Naturally, Ders and Blake’s plans go awry due to stupidity—some Adam’s, some theirs. Adam, his confidence restored by Mr. Blownoff’s call, demands to meet the guy, forcing Groundling Ryan Gaul (deadpanning as a stoned version of himself) to stand in. Meanwhile, Ders and Blake decide the only way out of the deception is to stage a terrorist raid with Karl to kidnap Blownoff after the stoned Gaul confuses “CPA” with “CIA” in his prepared backstory. The resulting action sequence, with Adam hanging onto the back of—then flipping over the top of—Karl’s van is a little perfunctory, but the guys’ reunion finds the right balance of silly and heartfelt. (Adam, confronted with the truth, can’t quite put the pieces together, screaming at Gaul, “Wait, are you a double agent? Who do you work for!”)


“Putting the characters to bed” truly seems the most appropriate metaphor for what DeVine, Anderson, and Holm are doing in season five. For all their chaotic, intermittently obnoxious antics, the guys have banded together for the sole and not unrelatable purpose of postponing the brutal mundanity of adulthood alongside the only other people who accept and understand them. If the creators—all of whom have attained some measure of success outside of the show—are looking to retire their sitcom avatars to a life of perpetual sloth, irresponsibility, video games, porn, and lots and lots of weed, then tucking them in with a season of episodes like “The Slump” is an improbably sweet way to do it.

Stray observations:

  • Despite being set at TelAmeriCorp this week, the supporting office mates only get a brief window to shine, although, as ever, I’m tickled at how Maribeth Monroe plays boss-lady Alice. Leading her pointless meeting, Alice’s hatred of her job, her underlings, and, one assumes, the choices that have led her there, sees her simply unable to speak a single word without her body and face subtly contorting in disgust.
Maribeth Monroe (Comedy Central)
  • This season sees Waymond’s inner lunatic emerging on the margins. There’s a reason he was the one Adam went to for help with his paper-cutter suicide plan.
  • The show’s entrenched niceness, in miniature: After Blake accidentally reveals the boat cruise model’s horrifyingly wounded eye under her pirate eye patch, he tries to calm her with, “Remember, it’s our imperfections that make us beautiful. I have a micropenis!”
  • So, if Ders and Blake wanted Adam to belive he was talking to a real, inspirational person on the phone, why did they give him a name Bart Simpson would use on a prank call to Moe’s. Not that Adam figures it out until they tell him. “I’ve been saying that all day!”
  • Upon hearing Gaul has done some commercials, all three of the guys are dismissive when he doesn’t know Flo from those insurance ads. “Then you’re not a real actor,” sneers Adam.

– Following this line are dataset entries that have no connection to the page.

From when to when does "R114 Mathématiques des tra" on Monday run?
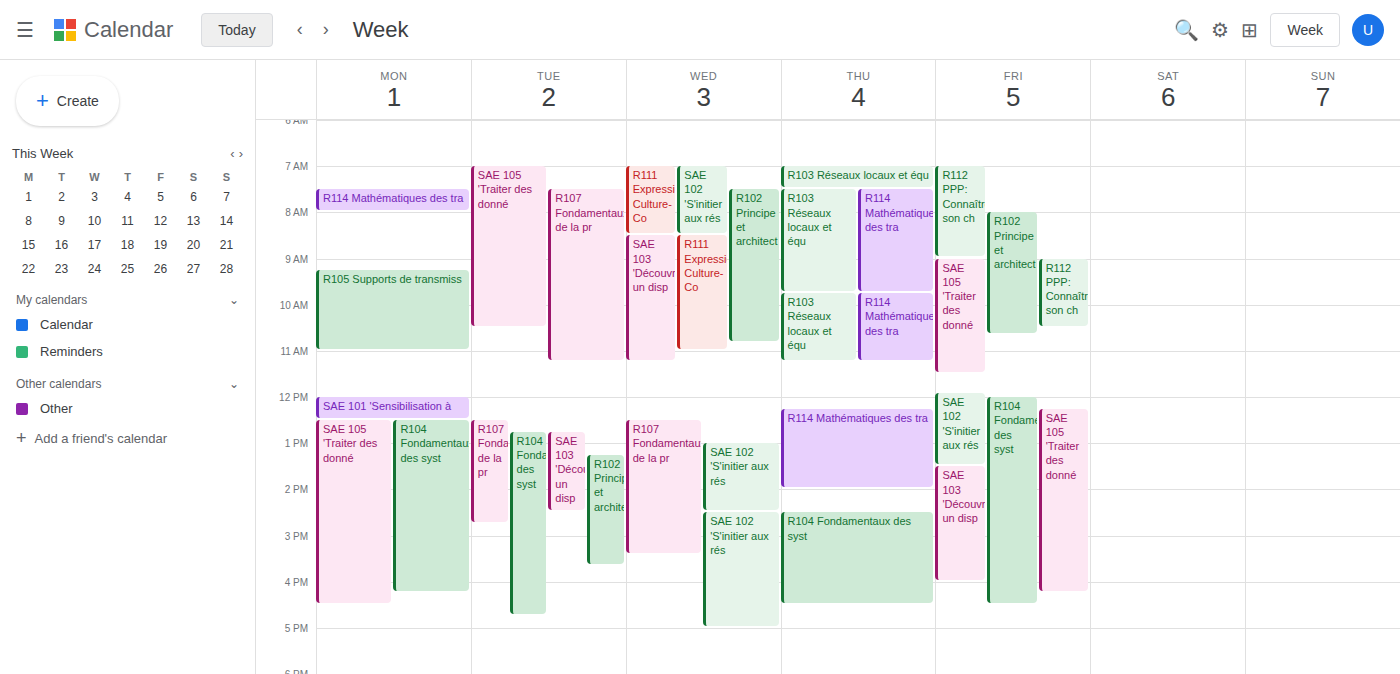
7:30 AM to 8:00 AMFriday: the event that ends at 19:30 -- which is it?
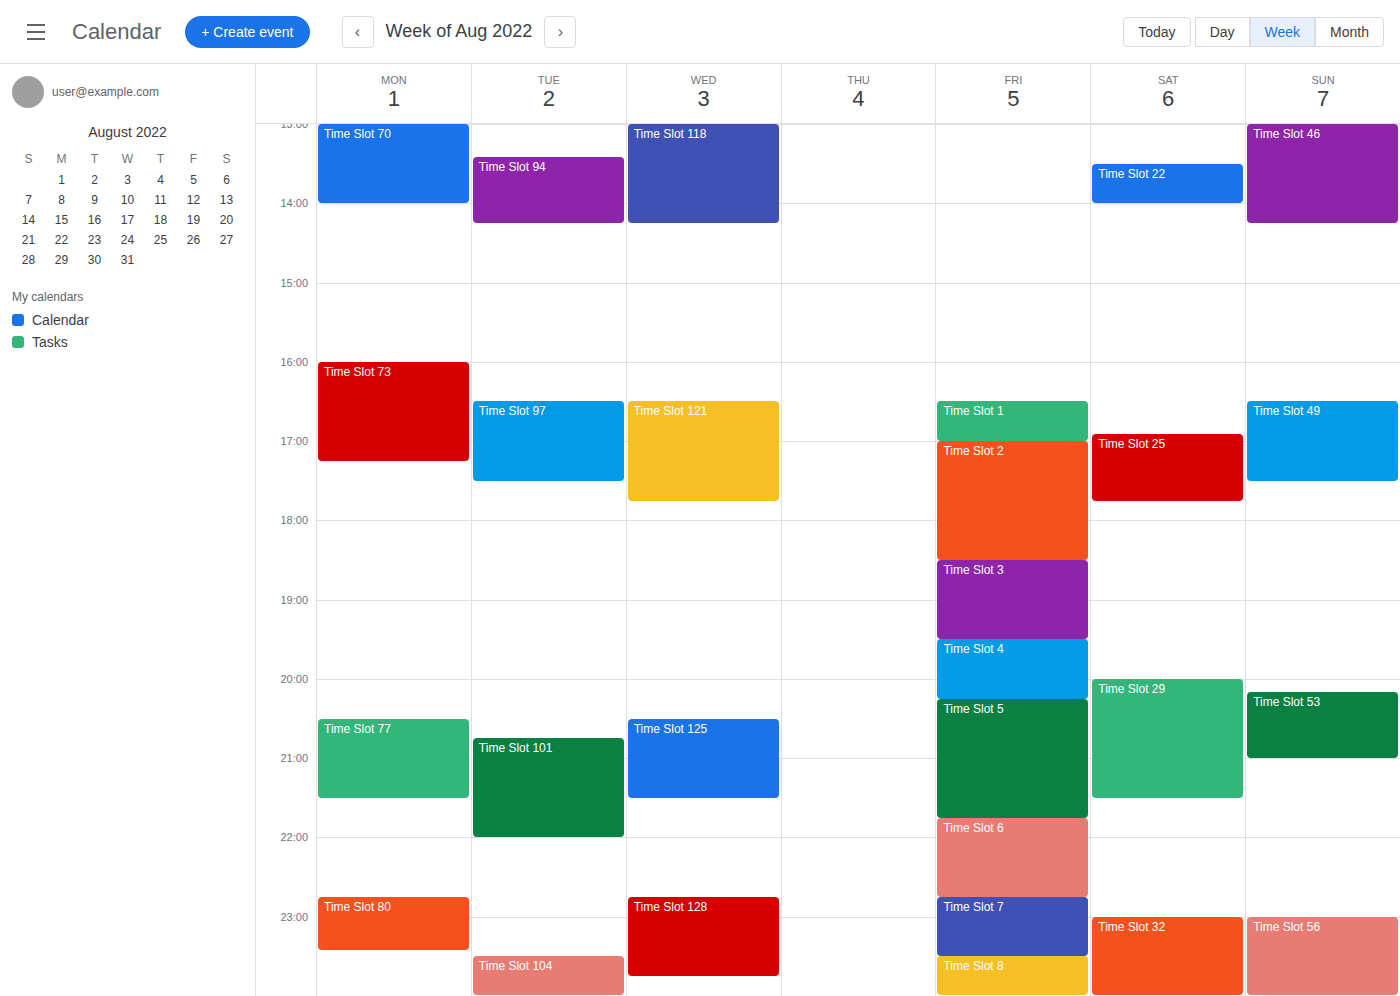
"Time Slot 3"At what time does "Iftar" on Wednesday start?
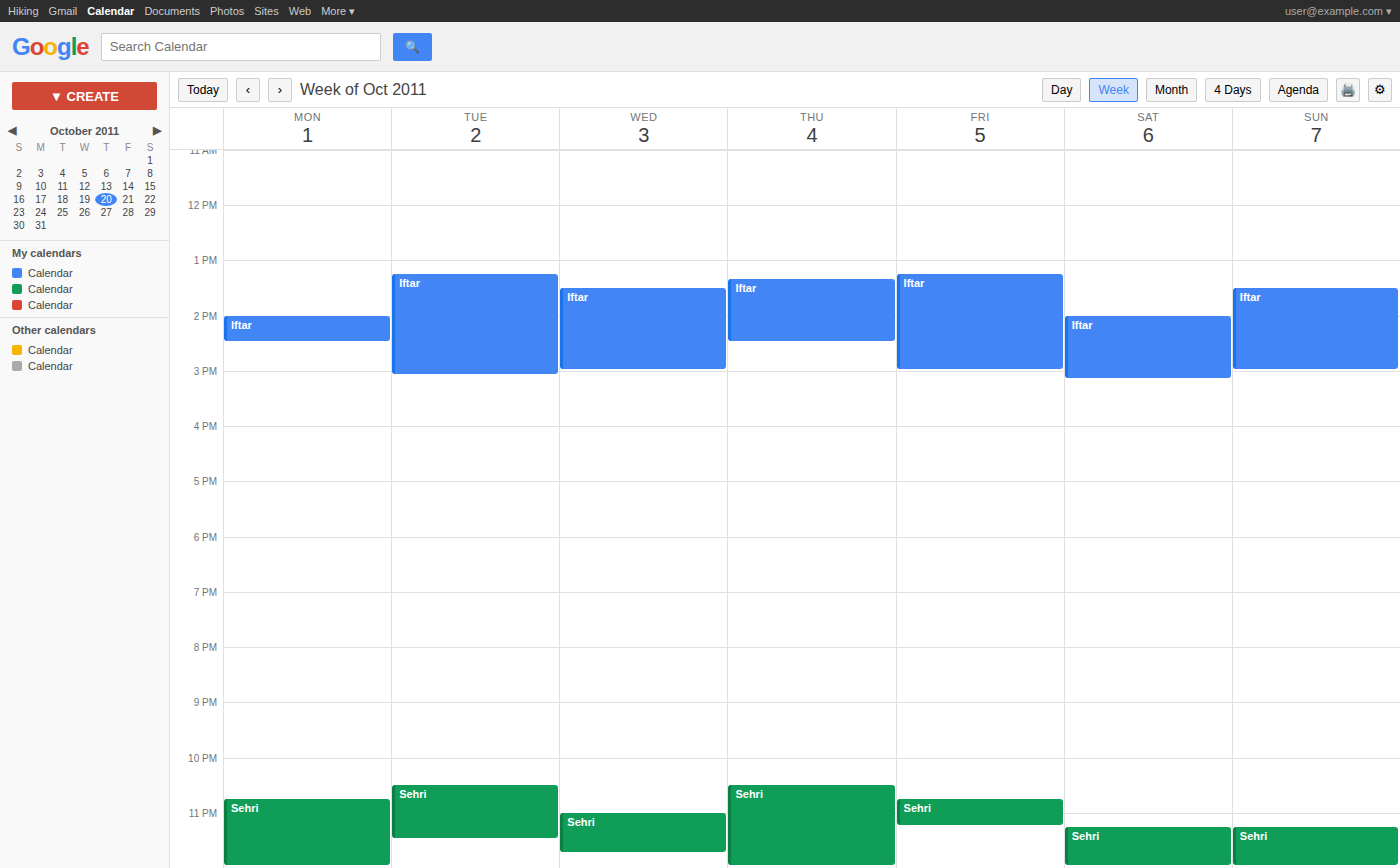
13:30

  • Gaul’s funny throughout, his name-dropping about studying with “Oscar winner Jim Rash” warring with his sheepishness about owing Karl so much money for weed.

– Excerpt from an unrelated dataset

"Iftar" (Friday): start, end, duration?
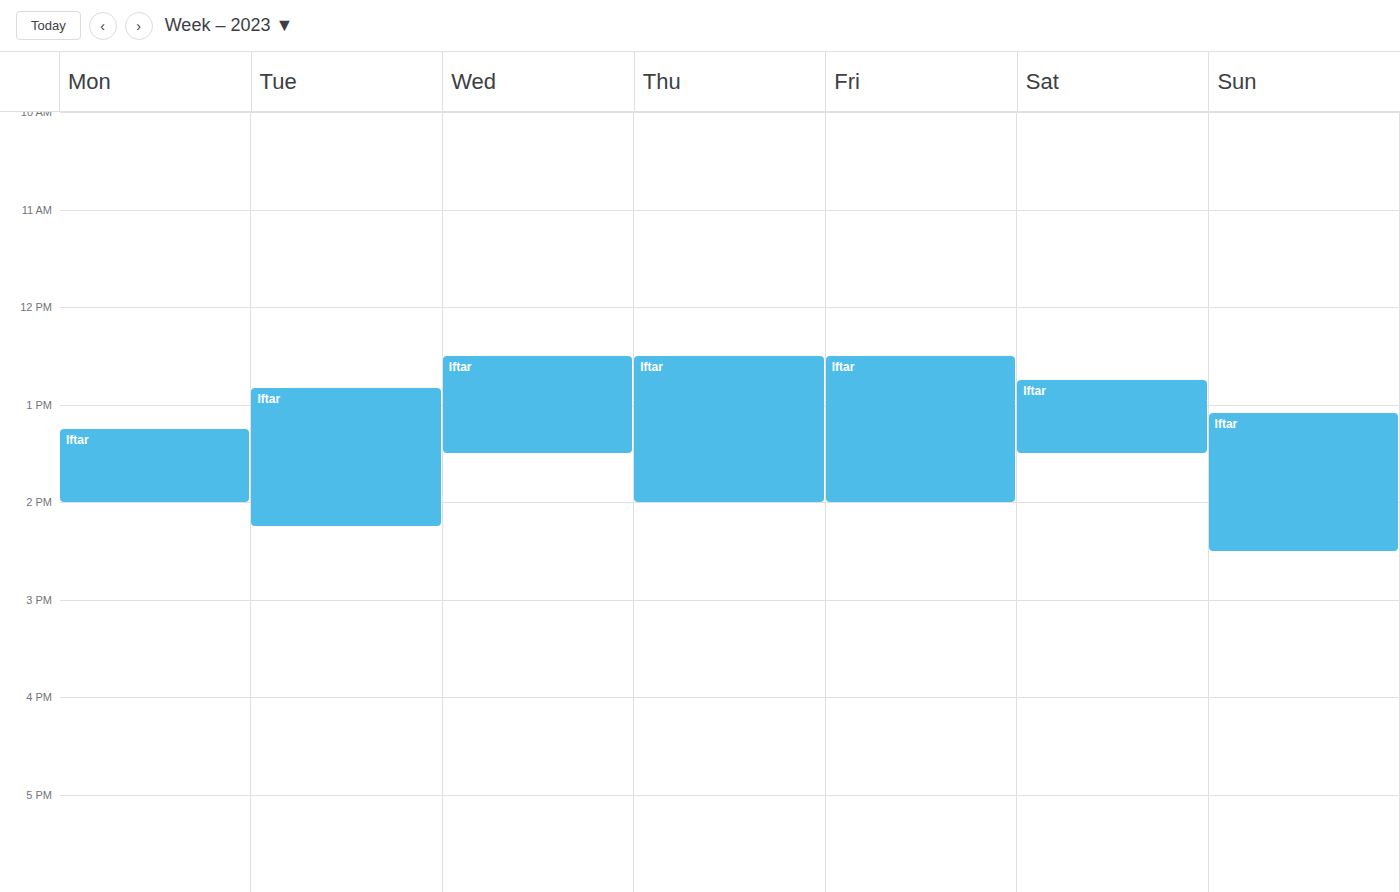
12:30 to 14:00, 1 hour 30 minutesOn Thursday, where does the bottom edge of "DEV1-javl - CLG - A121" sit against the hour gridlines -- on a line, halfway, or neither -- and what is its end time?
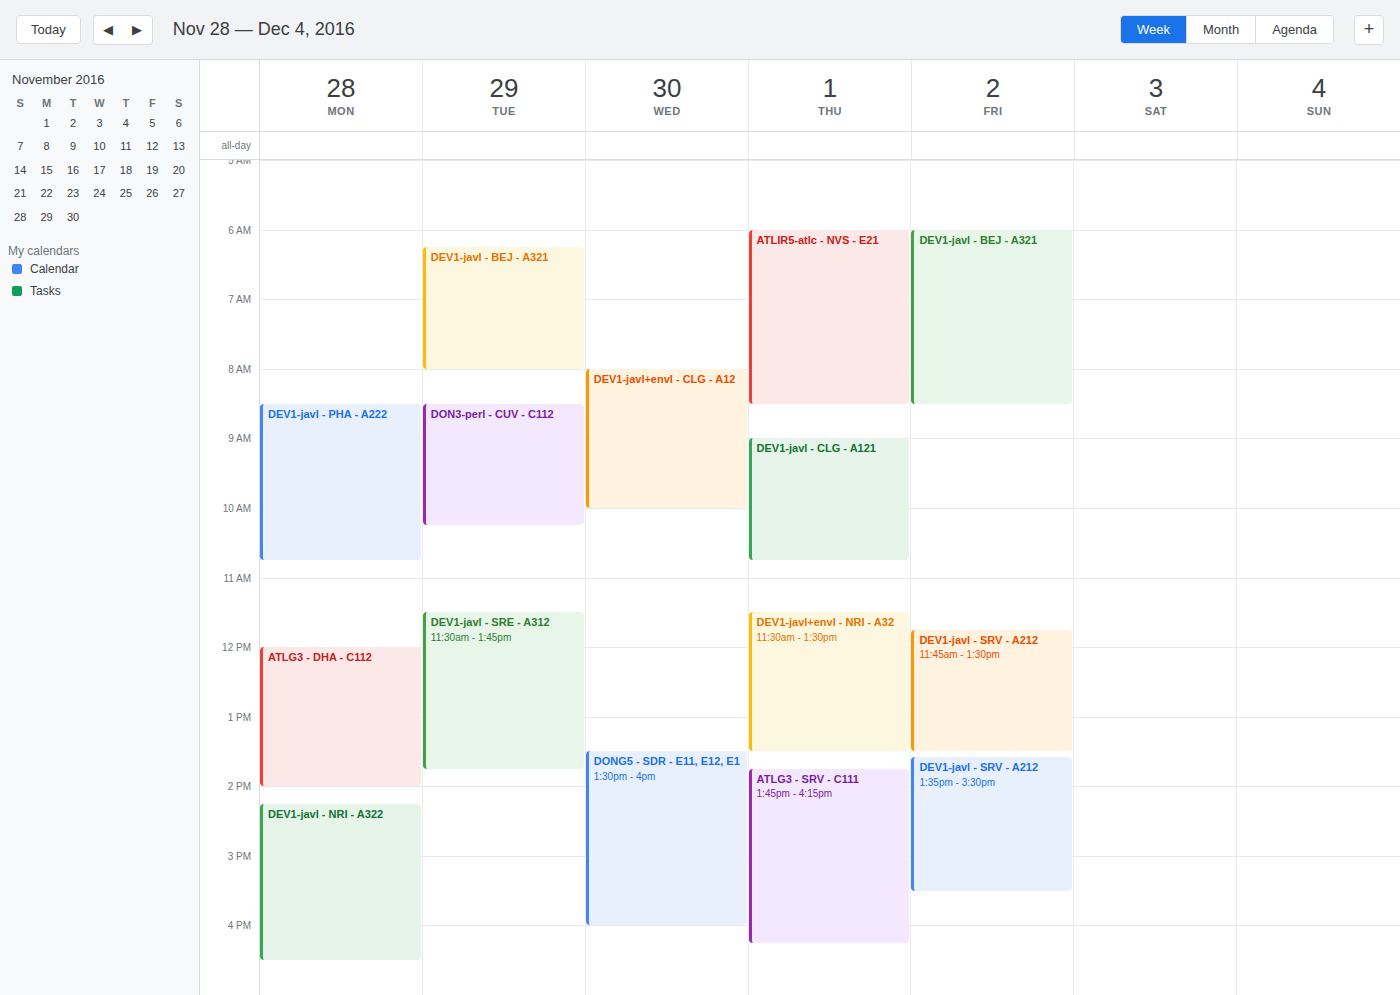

  • Although he does call the Shakespeare play A Midsummer’s Night Dream. Chalk it up to all the weed.
  • Told that Dick Blownoff’s been sober for 15 years, Adam marvels, “Wow. I didn’t know that was even a thing you could do. No beer poops, so that’s cool.”
  • After the guys cover up their slip of “Sadam” with a story about being happy that Saddam Hussein is dead, Adam agrees with a relieved, “At least The Interview can come out now.”